● **TO DO**
Edit the rocket launch article by changing "launch pad" to "launch platform", and give back the passage between "How did they" and "block of wood.", inclusive.

● **SELECTED TEXT**
======

Space Exploration and Rocketry is an elective course for students at the STEM Academy.

If you drove down Quaker Meeting House Road during the third week of September, you might have seen a small rocket soaring 264 feet into the air. It was not from Camp Edwards- Otis Air Force Base, it was the creation of the 7th & 8th grade STEM students in Ms. Cloutier’s Space Exploration class.

The sunny and hot day greeted us as we moved from our classroom to the grassy  soccer field on campus.  Here, the STEM Academy students tested the first Green Rocket and Gliders.

Each flying machine proved  in its own design, the Bernoulli Principle. Lift., thrust, force, gravity, and the effects of friction and drag were observed. Swiss physicist Daniel Bernoulli discovered and measured the physics of flight, now called the Bernoulli Principle.

Lift is the reaction that allows  planes and rockets to move through the air and how birds’ wings allow them to fly. As a plane moves forward the approaching air splits up and under the wing. The air pressure must move faster over the top of the wing and slower under the wing during the same amount of time. The pressure is lower above the wing and higher below the wing, and this is how the plane is lifted up ! The different pressures cause the phenomenon called the Bernoulli Principle.

In the Third Law of Motion, Isaac Newton stated in the Third Law of Motion that “For every action, there is an equal and opposite reaction”. Wing designs vary, and the reaction of air coming at the wing (tilt & shape) may have an opposite reaction to the deflected air. Air bouncing off the bottom of a wing (the action of wind) will push the wing upward (the reaction) producing the lift needed to move the plane forward and up !

Not too windy; it was perfect environment to observe and understand rockets and planes through Project Based Learning.

The STEM Academy Television Production Class taught by Mr. Childress made their first video of the year at the Rocket Launch! Watch it here.

The Green Rockets were made entirely of recycled materials – old shiny paper magazines, two 2 liter soda bottles, and tape. Our construction tools were scissors, rulers and patterns.

How did they work?

  • For POWER: We used recycled soda bottles for the fuel of captured gases in the empty bottle. The air gases inside the bottle created THRUST. That released the force of GRAVITY on the rocket. *The gases would provide air pressure for the displacement of gases as they were forced into a narrow plastic tube and cylinder.
  • For STABILITY of the launch pad: We used a two liter soda bottle, half filled with water. It was held secure on the launch pad (large one inch block of wood) by being placed in a plastic flower pot that had been screwed down into the block of wood.
    • The launch structure has a black plastic tube 1.5 cm round and 20cm long that the students place the hand-made rockets on.
  • For FORCE: With a great leap, the student steps on the two liter ground bottle. The displaced gases inside the large bottle being forced into the narrow tube, concentrated the gases resulting in LIFT. *this should result in lift of the rocket IF the rocket was tightly wrapped in assembly. If not , a new one needs to be constructed more carefully.
  • Using a Clinometer (altitude finder), students learned to operate simplified geometry technology and record the data for a graph. The procedure was to aim at launching rocket before take off, click and follow the rocket to its highest altitude and then, click to lock in the angle of altitude
  • The best height we achieved was 264 feet.
  • Problems we faced were tears in the rocket and uneven opening allowing fuel to escape from launcher.

Each student is in the process of perfecting the Green Rockets for trials next week.

We also worked with Gliders:

Students lined up on the center line of the soccer field to compete for the highest altitude and the greatest distance reached by their fluorescent color glider. The results varied with six variations of planes. Students learned to follow directions for cutting and folding, with folding edges equaled greater success of planes. Students constructed them out of colorful paper, and six choices of template for the Delta, the Conrad, the Dragonfly, the Bulldog, the Raptor, and the Interceptor.

======

● **COLLECTED DATA**
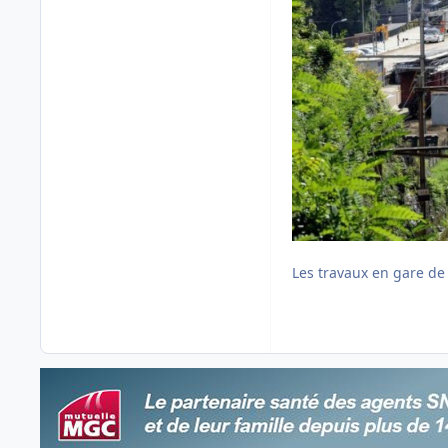
Les travaux en gare de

======

● **REPLY**
How did they work?

  • For POWER: We used recycled soda bottles for the fuel of captured gases in the empty bottle. The air gases inside the bottle created THRUST. That released the force of GRAVITY on the rocket. *The gases would provide air pressure for the displacement of gases as they were forced into a narrow plastic tube and cylinder.
  • For STABILITY of the launch platform: We used a two liter soda bottle, half filled with water. It was held secure on the launch platform (large one inch block of wood) by being placed in a plastic flower pot that had been screwed down into the block of wood.